James Watkin, the pioneer Otago missionary, found the publications of the Mission press at Mangungu of little use, and had to prepare and publish his own reading matter for the Otago Maoris. (The Pioneering Days of Southern Maoriland. M. A. Rugby Pratt.)

The chief difference was the substitution of k for ng by the southern Maori, and a softening of the final vowel often to a breath merely, so that kainga became kaik in the south. There were also some dialect words of the Ngatimamoe different from words in the north. But the fact that Tamihana Rauparaha was able to make himself at home with the southern people shows that they could understand one another perfectly. There may have been slightly more difference between the missionaries' Maori and the southern people's Maori, because the former was largely based on the Ngapuhi dialect. Still, there was not nearly so much difference in the dialects of the Maori as between county dialects in England. (Johannes C. Andersen.)
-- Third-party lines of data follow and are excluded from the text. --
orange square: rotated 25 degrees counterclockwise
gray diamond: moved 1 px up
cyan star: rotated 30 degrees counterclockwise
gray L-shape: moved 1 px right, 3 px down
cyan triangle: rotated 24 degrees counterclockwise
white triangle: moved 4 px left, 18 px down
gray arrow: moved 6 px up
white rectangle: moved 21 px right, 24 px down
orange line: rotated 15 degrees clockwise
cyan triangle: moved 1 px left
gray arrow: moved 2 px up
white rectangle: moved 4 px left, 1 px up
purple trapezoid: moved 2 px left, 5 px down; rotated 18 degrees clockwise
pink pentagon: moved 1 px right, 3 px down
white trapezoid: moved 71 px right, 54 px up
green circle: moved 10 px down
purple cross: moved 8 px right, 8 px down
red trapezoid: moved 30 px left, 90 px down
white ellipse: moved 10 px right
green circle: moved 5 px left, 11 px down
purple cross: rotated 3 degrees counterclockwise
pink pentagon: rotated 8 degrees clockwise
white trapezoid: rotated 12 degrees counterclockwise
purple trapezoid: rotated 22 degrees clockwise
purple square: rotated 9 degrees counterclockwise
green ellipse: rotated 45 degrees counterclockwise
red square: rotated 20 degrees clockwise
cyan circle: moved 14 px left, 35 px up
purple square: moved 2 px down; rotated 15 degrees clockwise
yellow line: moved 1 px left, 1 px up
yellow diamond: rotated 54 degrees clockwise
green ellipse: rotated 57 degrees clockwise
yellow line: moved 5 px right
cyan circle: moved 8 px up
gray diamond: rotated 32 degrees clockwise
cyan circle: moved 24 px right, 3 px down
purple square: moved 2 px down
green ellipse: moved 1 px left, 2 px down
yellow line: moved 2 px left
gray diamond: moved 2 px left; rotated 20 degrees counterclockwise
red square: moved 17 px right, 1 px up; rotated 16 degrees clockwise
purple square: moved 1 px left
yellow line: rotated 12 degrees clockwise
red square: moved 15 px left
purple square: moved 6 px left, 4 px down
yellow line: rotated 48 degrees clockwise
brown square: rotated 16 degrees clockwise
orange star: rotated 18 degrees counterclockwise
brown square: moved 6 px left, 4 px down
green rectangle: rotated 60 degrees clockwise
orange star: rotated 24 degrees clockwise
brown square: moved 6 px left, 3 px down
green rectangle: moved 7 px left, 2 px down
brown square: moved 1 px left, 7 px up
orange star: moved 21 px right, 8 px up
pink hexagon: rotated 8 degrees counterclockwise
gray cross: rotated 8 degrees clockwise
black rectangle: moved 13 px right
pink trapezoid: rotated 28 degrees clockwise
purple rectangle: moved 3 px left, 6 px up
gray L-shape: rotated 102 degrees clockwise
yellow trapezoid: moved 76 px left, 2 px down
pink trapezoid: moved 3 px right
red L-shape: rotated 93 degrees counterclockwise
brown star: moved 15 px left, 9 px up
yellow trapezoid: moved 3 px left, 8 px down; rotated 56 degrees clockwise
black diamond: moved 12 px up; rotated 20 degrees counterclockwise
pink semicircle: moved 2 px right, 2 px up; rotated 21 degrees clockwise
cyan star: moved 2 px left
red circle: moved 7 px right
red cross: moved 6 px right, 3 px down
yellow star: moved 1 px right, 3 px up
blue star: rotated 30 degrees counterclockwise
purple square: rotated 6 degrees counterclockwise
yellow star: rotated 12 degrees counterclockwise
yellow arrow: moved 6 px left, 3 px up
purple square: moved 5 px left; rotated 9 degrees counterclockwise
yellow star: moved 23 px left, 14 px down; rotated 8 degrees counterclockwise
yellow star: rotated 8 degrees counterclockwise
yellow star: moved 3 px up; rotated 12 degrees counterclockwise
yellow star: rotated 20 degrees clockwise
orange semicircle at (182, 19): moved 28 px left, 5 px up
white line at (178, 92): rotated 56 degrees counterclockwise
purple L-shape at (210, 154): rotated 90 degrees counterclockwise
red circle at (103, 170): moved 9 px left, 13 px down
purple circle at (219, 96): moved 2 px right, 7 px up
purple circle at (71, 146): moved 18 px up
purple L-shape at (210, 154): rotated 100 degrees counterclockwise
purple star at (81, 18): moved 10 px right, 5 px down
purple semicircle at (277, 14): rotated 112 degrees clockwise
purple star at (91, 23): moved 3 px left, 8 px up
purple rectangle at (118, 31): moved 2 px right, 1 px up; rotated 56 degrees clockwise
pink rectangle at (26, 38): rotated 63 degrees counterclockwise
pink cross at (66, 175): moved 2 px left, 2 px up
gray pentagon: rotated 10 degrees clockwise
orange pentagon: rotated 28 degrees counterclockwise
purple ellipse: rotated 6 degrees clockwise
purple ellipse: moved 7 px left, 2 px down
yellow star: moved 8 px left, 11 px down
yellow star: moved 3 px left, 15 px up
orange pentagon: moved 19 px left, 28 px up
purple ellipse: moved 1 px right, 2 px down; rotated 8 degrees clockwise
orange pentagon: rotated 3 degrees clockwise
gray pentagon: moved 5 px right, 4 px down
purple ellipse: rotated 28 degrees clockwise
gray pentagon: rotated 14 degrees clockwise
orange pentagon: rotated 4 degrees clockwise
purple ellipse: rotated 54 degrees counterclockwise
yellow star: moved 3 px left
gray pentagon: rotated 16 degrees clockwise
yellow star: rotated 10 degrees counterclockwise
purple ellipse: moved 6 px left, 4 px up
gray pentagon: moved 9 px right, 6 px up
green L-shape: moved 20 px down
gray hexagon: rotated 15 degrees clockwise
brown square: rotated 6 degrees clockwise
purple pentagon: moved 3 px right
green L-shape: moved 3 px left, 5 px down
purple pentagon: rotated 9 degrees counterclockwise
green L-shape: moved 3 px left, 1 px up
Mrs. Tiripa Te Hauraraka (Mana Kore) Pitama, of Tuahiwi, Canterbury, who stated that she remembered Stack well, informed me in April, 1936, that there was, and still is, a pronounced difference between the dialects of the northern and southern tribes; and that in the olden days this would have been more noticeable, in view of the Ngatimamoes having left the impress of their speech upon the southern dialect. (Editor.)